One study in individuals with severe to profound horizontal sensorineural hearing loss found a strong correlation (r = 0.91) between electrophysiological and behavioural thresholds in individuals aged 5 and 74 years [12]. Another study on individuals aged 10 to 15 years with severe and profound losses found a strong correlation only at 1 kHz, with moderate correlations at other frequencies [6].
We found the largest mean differences (−0.3 and 12 dB NA) between electrophysiological and behavioural thresholds in the group with normal thresholds. In this group, electrophysiological thresholds were worse than behavioural thresholds. For this reason, the use of correction factors is recommended, with greater corrections at low frequencies.
The extended distance between the sites of generation and the surface electrodes that capture the response (the far-field potential) is one of the main reasons for the differences, for the distance means that smaller responses have to be extracted from the background noise.

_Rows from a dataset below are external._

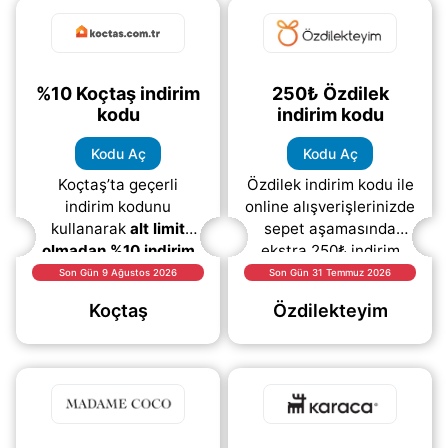
(daha&helliip;)
%10 Koçtaş indirim
250₺ Özdilek
kodu
indirim kodu
Kodu Aç
Kodu Aç
Koçtaş’ta geçerli
Özdilek indirim kodu ile
indirim kodunu
online alışverişlerinizde
kullanarak
alt limit
sepet aşamasında
olmadan %10 indirim
ekstra 250₺ indirim
fırsatından
fırsatını yakalayın!
Son Gün 9 Ağustos 2026
Son Gün 31 Temmuz 2026
yararlanabilirsiniz. Ev
Kampanya kapsamında
Koçtaş
Özdilekteyim
dekorasyonu, mobilya,
geçerli indirim kodunu
bahçe ürünleri, mutfak
(daha&helliip;)
(daha&helliip;)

The strong correlations between the electrophysiological and behavioural thresholds [33,34,35] obtained in the present study demonstrate the usefulness of the ASSR in the early diagnosis of hearing loss, especially for severe and profound sensorineural losses with a horizontal configuration and in cases of descending sensorineural hearing losses. In this way, children who do not yet respond to pure tone audiometry, the gold standard in audiology, can benefit from the use of ASSR, which provides good reliability in determining thresholds and can contribute effectively to the fitting of hearing aids during the first few months of life.
5. Conclusions
A strong correlation was found between electrophysiological and behavioural thresholds in the total population of 45 children, with the relationship being stronger in the groups with descending hearing loss and with severe and profound hearing loss.